=== WORK TO COMPLETE ===
Your answer should consist of the listing, repeated exactly.

=== DATASET ENTRIES ===
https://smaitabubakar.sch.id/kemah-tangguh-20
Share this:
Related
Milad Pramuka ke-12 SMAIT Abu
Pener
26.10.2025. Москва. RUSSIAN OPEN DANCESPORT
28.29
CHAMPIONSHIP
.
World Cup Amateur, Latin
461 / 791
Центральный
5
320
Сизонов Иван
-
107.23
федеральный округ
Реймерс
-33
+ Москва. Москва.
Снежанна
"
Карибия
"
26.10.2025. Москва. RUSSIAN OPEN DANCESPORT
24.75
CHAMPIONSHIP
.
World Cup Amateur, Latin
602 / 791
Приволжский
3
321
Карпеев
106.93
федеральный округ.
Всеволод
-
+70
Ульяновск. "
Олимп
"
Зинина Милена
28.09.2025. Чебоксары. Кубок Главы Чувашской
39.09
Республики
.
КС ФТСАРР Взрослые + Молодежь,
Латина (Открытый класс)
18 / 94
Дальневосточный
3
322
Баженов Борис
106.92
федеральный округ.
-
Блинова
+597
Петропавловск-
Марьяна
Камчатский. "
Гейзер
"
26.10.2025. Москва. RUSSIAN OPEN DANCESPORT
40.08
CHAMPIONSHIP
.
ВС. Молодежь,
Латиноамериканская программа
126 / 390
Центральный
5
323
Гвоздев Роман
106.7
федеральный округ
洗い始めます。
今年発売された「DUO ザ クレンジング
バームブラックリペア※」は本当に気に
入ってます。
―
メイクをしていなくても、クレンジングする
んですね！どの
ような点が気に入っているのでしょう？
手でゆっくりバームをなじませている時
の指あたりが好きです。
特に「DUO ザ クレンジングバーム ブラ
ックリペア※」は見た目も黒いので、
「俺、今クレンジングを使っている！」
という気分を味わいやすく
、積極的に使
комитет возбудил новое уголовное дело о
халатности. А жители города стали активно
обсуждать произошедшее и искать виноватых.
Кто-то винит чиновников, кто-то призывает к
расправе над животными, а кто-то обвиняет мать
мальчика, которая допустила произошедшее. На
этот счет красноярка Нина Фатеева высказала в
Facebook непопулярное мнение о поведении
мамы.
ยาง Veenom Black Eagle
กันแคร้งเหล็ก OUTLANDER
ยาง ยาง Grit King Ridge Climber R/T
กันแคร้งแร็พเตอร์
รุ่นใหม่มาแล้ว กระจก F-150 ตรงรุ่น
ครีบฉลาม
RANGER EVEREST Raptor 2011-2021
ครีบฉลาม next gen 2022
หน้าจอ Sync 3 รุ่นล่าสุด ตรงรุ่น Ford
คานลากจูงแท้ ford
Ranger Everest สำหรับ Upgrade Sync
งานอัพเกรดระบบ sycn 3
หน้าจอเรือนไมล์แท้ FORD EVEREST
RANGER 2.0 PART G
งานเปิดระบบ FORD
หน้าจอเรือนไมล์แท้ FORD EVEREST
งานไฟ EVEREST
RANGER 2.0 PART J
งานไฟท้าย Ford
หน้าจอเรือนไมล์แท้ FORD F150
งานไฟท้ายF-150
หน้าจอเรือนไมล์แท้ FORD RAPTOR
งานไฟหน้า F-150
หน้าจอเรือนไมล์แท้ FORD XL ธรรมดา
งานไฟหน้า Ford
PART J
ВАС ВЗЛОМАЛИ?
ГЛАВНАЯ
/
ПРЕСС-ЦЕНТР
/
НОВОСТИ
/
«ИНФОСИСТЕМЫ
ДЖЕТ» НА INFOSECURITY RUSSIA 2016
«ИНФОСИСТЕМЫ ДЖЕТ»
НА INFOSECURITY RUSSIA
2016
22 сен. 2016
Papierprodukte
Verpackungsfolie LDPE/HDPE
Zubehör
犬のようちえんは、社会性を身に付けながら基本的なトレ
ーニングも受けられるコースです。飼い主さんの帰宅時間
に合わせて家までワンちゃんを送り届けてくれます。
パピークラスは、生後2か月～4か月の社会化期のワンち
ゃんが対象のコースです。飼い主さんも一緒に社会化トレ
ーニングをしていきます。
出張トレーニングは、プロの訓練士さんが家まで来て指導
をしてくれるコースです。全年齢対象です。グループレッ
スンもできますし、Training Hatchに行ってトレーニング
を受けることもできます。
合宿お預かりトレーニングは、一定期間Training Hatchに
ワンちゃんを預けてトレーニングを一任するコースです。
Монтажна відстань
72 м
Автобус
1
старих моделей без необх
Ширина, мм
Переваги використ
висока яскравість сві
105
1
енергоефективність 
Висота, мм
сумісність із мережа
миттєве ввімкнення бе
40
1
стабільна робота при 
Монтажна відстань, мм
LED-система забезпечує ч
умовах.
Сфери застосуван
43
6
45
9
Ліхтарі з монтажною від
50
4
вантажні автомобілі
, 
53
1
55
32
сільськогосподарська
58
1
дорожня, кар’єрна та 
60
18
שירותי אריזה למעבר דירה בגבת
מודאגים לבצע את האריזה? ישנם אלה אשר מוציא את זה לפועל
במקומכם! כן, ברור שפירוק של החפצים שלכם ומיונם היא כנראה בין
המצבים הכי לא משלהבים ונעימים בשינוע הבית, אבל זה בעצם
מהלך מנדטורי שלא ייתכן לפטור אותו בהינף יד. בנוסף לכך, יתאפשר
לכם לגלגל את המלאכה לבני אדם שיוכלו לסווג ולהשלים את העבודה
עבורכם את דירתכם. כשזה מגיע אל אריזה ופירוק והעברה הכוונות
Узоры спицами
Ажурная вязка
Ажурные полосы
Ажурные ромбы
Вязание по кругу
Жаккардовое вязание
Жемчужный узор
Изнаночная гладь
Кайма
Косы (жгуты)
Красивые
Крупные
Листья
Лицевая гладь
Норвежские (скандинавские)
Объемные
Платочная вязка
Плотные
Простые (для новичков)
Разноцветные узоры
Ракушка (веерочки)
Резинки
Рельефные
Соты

=== WORKED SOLUTION ===
https://smaitabubakar.sch.id/kemah-tangguh-20
Share this:
Related
Milad Pramuka ke-12 SMAIT Abu
Pener
26.10.2025. Москва. RUSSIAN OPEN DANCESPORT
28.29
CHAMPIONSHIP
.
World Cup Amateur, Latin
461 / 791
Центральный
5
320
Сизонов Иван
-
107.23
федеральный округ
Реймерс
-33
+ Москва. Москва.
Снежанна
"
Карибия
"
26.10.2025. Москва. RUSSIAN OPEN DANCESPORT
24.75
CHAMPIONSHIP
.
World Cup Amateur, Latin
602 / 791
Приволжский
3
321
Карпеев
106.93
федеральный округ.
Всеволод
-
+70
Ульяновск. "
Олимп
"
Зинина Милена
28.09.2025. Чебоксары. Кубок Главы Чувашской
39.09
Республики
.
КС ФТСАРР Взрослые + Молодежь,
Латина (Открытый класс)
18 / 94
Дальневосточный
3
322
Баженов Борис
106.92
федеральный округ.
-
Блинова
+597
Петропавловск-
Марьяна
Камчатский. "
Гейзер
"
26.10.2025. Москва. RUSSIAN OPEN DANCESPORT
40.08
CHAMPIONSHIP
.
ВС. Молодежь,
Латиноамериканская программа
126 / 390
Центральный
5
323
Гвоздев Роман
106.7
федеральный округ
洗い始めます。
今年発売された「DUO ザ クレンジング
バームブラックリペア※」は本当に気に
入ってます。
―
メイクをしていなくても、クレンジングする
んですね！どの
ような点が気に入っているのでしょう？
手でゆっくりバームをなじませている時
の指あたりが好きです。
特に「DUO ザ クレンジングバーム ブラ
ックリペア※」は見た目も黒いので、
「俺、今クレンジングを使っている！」
という気分を味わいやすく
、積極的に使
комитет возбудил новое уголовное дело о
халатности. А жители города стали активно
обсуждать произошедшее и искать виноватых.
Кто-то винит чиновников, кто-то призывает к
расправе над животными, а кто-то обвиняет мать
мальчика, которая допустила произошедшее. На
этот счет красноярка Нина Фатеева высказала в
Facebook непопулярное мнение о поведении
мамы.
ยาง Veenom Black Eagle
กันแคร้งเหล็ก OUTLANDER
ยาง ยาง Grit King Ridge Climber R/T
กันแคร้งแร็พเตอร์
รุ่นใหม่มาแล้ว กระจก F-150 ตรงรุ่น
ครีบฉลาม
RANGER EVEREST Raptor 2011-2021
ครีบฉลาม next gen 2022
หน้าจอ Sync 3 รุ่นล่าสุด ตรงรุ่น Ford
คานลากจูงแท้ ford
Ranger Everest สำหรับ Upgrade Sync
งานอัพเกรดระบบ sycn 3
หน้าจอเรือนไมล์แท้ FORD EVEREST
RANGER 2.0 PART G
งานเปิดระบบ FORD
หน้าจอเรือนไมล์แท้ FORD EVEREST
งานไฟ EVEREST
RANGER 2.0 PART J
งานไฟท้าย Ford
หน้าจอเรือนไมล์แท้ FORD F150
งานไฟท้ายF-150
หน้าจอเรือนไมล์แท้ FORD RAPTOR
งานไฟหน้า F-150
หน้าจอเรือนไมล์แท้ FORD XL ธรรมดา
งานไฟหน้า Ford
PART J
ВАС ВЗЛОМАЛИ?
ГЛАВНАЯ
/
ПРЕСС-ЦЕНТР
/
НОВОСТИ
/
«ИНФОСИСТЕМЫ
ДЖЕТ» НА INFOSECURITY RUSSIA 2016
«ИНФОСИСТЕМЫ ДЖЕТ»
НА INFOSECURITY RUSSIA
2016
22 сен. 2016
Papierprodukte
Verpackungsfolie LDPE/HDPE
Zubehör
犬のようちえんは、社会性を身に付けながら基本的なトレ
ーニングも受けられるコースです。飼い主さんの帰宅時間
に合わせて家までワンちゃんを送り届けてくれます。
パピークラスは、生後2か月～4か月の社会化期のワンち
ゃんが対象のコースです。飼い主さんも一緒に社会化トレ
ーニングをしていきます。
出張トレーニングは、プロの訓練士さんが家まで来て指導
をしてくれるコースです。全年齢対象です。グループレッ
スンもできますし、Training Hatchに行ってトレーニング
を受けることもできます。
合宿お預かりトレーニングは、一定期間Training Hatchに
ワンちゃんを預けてトレーニングを一任するコースです。
Монтажна відстань
72 м
Автобус
1
старих моделей без необх
Ширина, мм
Переваги використ
висока яскравість сві
105
1
енергоефективність 
Висота, мм
сумісність із мережа
миттєве ввімкнення бе
40
1
стабільна робота при 
Монтажна відстань, мм
LED-система забезпечує ч
умовах.
Сфери застосуван
43
6
45
9
Ліхтарі з монтажною від
50
4
вантажні автомобілі
, 
53
1
55
32
сільськогосподарська
58
1
дорожня, кар’єрна та 
60
18
שירותי אריזה למעבר דירה בגבת
מודאגים לבצע את האריזה? ישנם אלה אשר מוציא את זה לפועל
במקומכם! כן, ברור שפירוק של החפצים שלכם ומיונם היא כנראה בין
המצבים הכי לא משלהבים ונעימים בשינוע הבית, אבל זה בעצם
מהלך מנדטורי שלא ייתכן לפטור אותו בהינף יד. בנוסף לכך, יתאפשר
לכם לגלגל את המלאכה לבני אדם שיוכלו לסווג ולהשלים את העבודה
עבורכם את דירתכם. כשזה מגיע אל אריזה ופירוק והעברה הכוונות
Узоры спицами
Ажурная вязка
Ажурные полосы
Ажурные ромбы
Вязание по кругу
Жаккардовое вязание
Жемчужный узор
Изнаночная гладь
Кайма
Косы (жгуты)
Красивые
Крупные
Листья
Лицевая гладь
Норвежские (скандинавские)
Объемные
Платочная вязка
Плотные
Простые (для новичков)
Разноцветные узоры
Ракушка (веерочки)
Резинки
Рельефные
Соты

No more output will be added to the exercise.